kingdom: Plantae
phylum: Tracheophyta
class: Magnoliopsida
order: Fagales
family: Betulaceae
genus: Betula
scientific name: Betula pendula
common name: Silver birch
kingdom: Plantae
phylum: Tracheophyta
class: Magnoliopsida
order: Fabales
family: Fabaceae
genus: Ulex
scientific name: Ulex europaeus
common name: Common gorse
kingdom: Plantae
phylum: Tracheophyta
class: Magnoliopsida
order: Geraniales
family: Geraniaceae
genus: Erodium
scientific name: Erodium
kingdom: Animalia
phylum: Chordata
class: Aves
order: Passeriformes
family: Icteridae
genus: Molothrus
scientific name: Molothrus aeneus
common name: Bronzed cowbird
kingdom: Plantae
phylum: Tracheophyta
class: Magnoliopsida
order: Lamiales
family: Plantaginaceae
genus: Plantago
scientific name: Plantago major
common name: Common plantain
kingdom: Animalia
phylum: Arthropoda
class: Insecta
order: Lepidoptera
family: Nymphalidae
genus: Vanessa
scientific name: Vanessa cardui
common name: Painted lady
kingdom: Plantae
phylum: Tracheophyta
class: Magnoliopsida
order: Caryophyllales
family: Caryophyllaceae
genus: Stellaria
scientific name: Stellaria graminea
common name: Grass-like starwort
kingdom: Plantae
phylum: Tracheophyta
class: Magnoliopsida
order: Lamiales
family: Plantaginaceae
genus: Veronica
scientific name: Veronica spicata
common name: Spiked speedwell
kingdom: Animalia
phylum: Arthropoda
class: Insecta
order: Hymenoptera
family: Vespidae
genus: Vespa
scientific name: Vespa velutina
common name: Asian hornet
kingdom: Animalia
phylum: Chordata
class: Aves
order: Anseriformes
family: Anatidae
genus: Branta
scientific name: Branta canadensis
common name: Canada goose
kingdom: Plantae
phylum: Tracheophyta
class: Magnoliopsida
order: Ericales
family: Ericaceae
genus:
● ● ●
▸ **Given exercise**: Format every line of the data above as a JSON list of strings, with one string per line and blank lines left out.

▸ **Exercise answer**:
[
  "kingdom: Plantae",
  "phylum: Tracheophyta",
  "class: Magnoliopsida",
  "order: Fagales",
  "family: Betulaceae",
  "genus: Betula",
  "scientific name: Betula pendula",
  "common name: Silver birch",
  "kingdom: Plantae",
  "phylum: Tracheophyta",
  "class: Magnoliopsida",
  "order: Fabales",
  "family: Fabaceae",
  "genus: Ulex",
  "scientific name: Ulex europaeus",
  "common name: Common gorse",
  "kingdom: Plantae",
  "phylum: Tracheophyta",
  "class: Magnoliopsida",
  "order: Geraniales",
  "family: Geraniaceae",
  "genus: Erodium",
  "scientific name: Erodium",
  "kingdom: Animalia",
  "phylum: Chordata",
  "class: Aves",
  "order: Passeriformes",
  "family: Icteridae",
  "genus: Molothrus",
  "scientific name: Molothrus aeneus",
  "common name: Bronzed cowbird",
  "kingdom: Plantae",
  "phylum: Tracheophyta",
  "class: Magnoliopsida",
  "order: Lamiales",
  "family: Plantaginaceae",
  "genus: Plantago",
  "scientific name: Plantago major",
  "common name: Common plantain",
  "kingdom: Animalia",
  "phylum: Arthropoda",
  "class: Insecta",
  "order: Lepidoptera",
  "family: Nymphalidae",
  "genus: Vanessa",
  "scientific name: Vanessa cardui",
  "common name: Painted lady",
  "kingdom: Plantae",
  "phylum: Tracheophyta",
  "class: Magnoliopsida",
  "order: Caryophyllales",
  "family: Caryophyllaceae",
  "genus: Stellaria",
  "scientific name: Stellaria graminea",
  "common name: Grass-like starwort",
  "kingdom: Plantae",
  "phylum: Tracheophyta",
  "class: Magnoliopsida",
  "order: Lamiales",
  "family: Plantaginaceae",
  "genus: Veronica",
  "scientific name: Veronica spicata",
  "common name: Spiked speedwell",
  "kingdom: Animalia",
  "phylum: Arthropoda",
  "class: Insecta",
  "order: Hymenoptera",
  "family: Vespidae",
  "genus: Vespa",
  "scientific name: Vespa velutina",
  "common name: Asian hornet",
  "kingdom: Animalia",
  "phylum: Chordata",
  "class: Aves",
  "order: Anseriformes",
  "family: Anatidae",
  "genus: Branta",
  "scientific name: Branta canadensis",
  "common name: Canada goose",
  "kingdom: Plantae",
  "phylum: Tracheophyta",
  "class: Magnoliopsida",
  "order: Ericales",
  "family: Ericaceae",
  "genus:"
]